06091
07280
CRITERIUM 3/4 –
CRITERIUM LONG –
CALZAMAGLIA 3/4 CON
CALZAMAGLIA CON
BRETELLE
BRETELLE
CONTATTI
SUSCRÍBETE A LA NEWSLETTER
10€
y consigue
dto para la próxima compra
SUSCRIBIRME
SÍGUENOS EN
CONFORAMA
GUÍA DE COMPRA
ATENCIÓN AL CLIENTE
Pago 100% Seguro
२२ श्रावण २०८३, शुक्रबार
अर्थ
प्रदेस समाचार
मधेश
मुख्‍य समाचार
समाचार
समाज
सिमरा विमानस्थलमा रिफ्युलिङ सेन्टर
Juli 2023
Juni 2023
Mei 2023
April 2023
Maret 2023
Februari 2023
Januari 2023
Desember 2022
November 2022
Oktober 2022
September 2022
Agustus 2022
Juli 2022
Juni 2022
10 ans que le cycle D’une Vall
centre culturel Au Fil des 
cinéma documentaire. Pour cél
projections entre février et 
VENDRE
-*-
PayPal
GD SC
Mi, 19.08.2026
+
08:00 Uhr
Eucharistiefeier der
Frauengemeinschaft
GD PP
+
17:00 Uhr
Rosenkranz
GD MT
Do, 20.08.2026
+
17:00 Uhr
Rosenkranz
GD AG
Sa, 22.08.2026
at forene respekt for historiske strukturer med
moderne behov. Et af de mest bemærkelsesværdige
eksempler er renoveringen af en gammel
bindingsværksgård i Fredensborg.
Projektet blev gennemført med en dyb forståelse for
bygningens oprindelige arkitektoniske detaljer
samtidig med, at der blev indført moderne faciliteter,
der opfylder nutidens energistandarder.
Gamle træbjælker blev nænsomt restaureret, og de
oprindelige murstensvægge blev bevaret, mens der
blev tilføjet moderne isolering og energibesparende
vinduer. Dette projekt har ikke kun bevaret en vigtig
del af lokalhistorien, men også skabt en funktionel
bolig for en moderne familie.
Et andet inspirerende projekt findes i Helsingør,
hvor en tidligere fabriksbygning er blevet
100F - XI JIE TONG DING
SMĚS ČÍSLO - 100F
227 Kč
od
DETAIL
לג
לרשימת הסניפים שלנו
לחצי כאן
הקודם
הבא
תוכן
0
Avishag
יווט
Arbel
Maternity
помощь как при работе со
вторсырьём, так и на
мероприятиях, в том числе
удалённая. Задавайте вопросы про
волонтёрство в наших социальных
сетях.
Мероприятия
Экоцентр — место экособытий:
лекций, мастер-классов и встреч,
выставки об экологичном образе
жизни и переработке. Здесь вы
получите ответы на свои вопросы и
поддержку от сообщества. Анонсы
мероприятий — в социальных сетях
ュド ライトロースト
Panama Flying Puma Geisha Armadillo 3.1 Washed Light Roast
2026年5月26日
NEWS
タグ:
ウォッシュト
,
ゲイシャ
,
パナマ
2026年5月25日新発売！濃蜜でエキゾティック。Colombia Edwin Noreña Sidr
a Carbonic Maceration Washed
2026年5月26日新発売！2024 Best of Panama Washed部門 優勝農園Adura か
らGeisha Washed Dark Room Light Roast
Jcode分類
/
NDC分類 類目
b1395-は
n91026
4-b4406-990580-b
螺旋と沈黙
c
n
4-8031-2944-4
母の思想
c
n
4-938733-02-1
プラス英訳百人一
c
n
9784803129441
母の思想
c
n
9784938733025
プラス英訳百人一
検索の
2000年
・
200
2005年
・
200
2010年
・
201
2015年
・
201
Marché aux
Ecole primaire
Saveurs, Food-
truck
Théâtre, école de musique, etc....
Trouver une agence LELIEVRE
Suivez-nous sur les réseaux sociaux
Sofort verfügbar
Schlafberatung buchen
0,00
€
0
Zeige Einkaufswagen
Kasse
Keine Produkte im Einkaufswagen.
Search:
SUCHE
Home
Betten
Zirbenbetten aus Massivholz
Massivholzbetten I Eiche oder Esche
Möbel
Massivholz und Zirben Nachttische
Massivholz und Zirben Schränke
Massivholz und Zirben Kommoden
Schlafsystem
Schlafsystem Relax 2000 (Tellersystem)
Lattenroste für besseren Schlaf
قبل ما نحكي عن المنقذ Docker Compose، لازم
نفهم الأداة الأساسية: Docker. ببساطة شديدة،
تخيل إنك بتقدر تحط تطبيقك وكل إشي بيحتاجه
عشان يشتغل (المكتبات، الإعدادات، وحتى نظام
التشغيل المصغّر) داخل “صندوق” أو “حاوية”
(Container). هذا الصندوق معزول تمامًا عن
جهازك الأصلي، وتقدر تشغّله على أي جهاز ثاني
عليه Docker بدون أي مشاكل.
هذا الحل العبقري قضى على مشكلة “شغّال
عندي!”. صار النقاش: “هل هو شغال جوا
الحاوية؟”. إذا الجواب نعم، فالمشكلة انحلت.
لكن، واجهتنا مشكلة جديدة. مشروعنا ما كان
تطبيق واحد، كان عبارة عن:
-*-
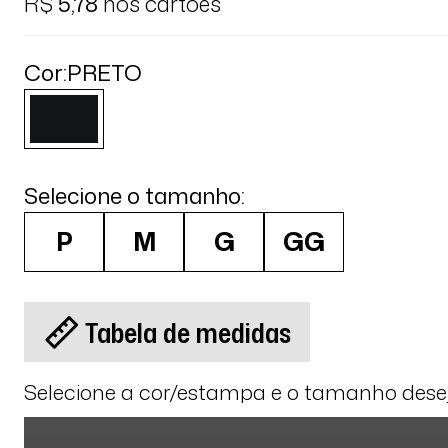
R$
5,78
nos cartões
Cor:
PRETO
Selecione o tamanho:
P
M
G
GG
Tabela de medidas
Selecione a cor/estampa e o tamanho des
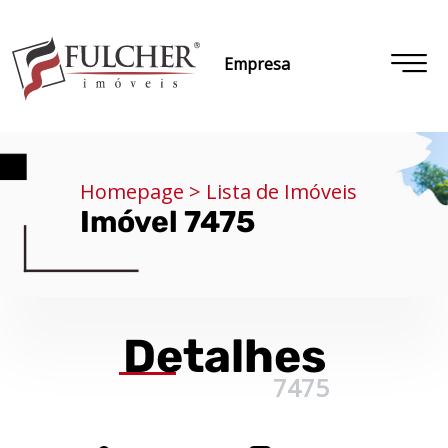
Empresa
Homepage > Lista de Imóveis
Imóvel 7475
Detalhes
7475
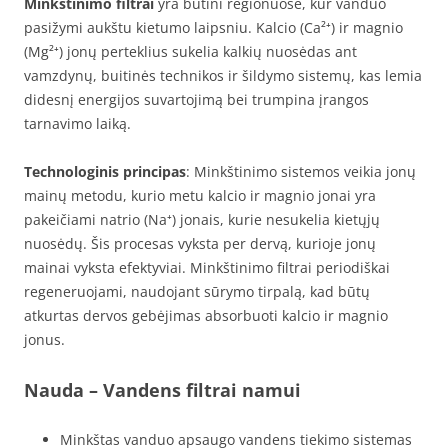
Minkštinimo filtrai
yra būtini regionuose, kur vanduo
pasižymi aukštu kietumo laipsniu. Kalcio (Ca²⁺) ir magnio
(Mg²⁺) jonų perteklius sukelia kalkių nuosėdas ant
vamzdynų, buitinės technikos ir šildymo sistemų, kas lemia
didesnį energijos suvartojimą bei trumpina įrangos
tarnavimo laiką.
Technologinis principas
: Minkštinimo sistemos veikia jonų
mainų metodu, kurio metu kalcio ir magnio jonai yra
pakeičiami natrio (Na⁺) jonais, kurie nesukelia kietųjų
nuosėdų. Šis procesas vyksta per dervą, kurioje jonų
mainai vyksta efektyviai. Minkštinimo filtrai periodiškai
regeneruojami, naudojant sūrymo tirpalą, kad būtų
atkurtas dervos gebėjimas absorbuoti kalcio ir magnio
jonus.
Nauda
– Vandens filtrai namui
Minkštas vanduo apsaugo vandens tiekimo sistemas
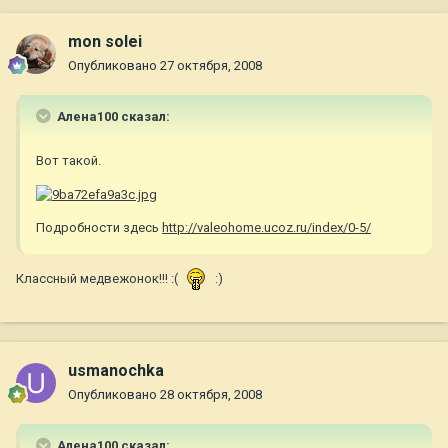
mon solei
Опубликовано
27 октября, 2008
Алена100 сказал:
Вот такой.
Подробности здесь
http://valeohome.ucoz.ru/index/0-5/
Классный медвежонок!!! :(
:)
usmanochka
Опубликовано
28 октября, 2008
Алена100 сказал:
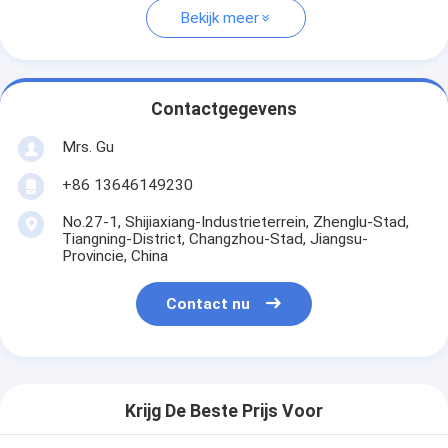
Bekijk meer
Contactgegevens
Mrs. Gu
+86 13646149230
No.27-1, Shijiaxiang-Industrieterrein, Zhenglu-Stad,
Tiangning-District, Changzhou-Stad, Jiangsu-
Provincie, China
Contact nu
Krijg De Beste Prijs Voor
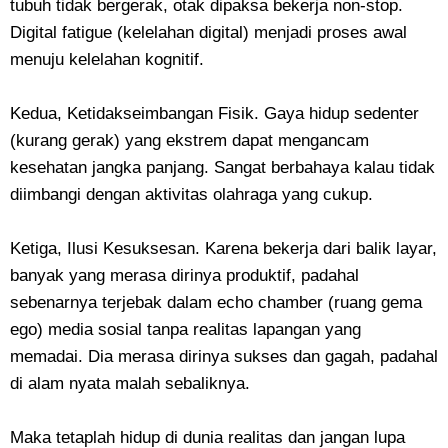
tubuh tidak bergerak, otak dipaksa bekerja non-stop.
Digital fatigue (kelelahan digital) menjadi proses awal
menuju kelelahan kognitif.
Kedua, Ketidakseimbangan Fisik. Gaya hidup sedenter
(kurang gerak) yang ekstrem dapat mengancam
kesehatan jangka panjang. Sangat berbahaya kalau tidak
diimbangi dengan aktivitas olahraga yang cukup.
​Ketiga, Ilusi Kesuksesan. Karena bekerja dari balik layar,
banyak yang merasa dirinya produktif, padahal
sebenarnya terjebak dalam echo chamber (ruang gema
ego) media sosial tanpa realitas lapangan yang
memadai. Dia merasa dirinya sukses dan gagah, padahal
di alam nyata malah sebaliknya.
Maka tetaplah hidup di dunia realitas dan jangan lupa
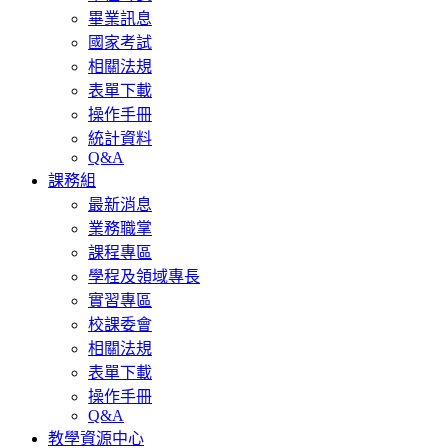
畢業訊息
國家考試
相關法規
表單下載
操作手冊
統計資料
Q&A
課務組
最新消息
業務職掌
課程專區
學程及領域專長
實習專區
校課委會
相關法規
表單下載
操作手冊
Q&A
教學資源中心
-*-
Exercise: Rewrite the stretch of the material from the line containing "Bekijk meer" through the line containing "Krijg De Beste Prijs Voor", changing "Contact nu" to "Neem nu contact op" and leaving everything else as it is.

Answer to this task:
Bekijk meer
Contactgegevens
Mrs. Gu
+86 13646149230
No.27-1, Shijiaxiang-Industrieterrein, Zhenglu-Stad,
Tiangning-District, Changzhou-Stad, Jiangsu-
Provincie, China
Neem nu contact op
Krijg De Beste Prijs Voor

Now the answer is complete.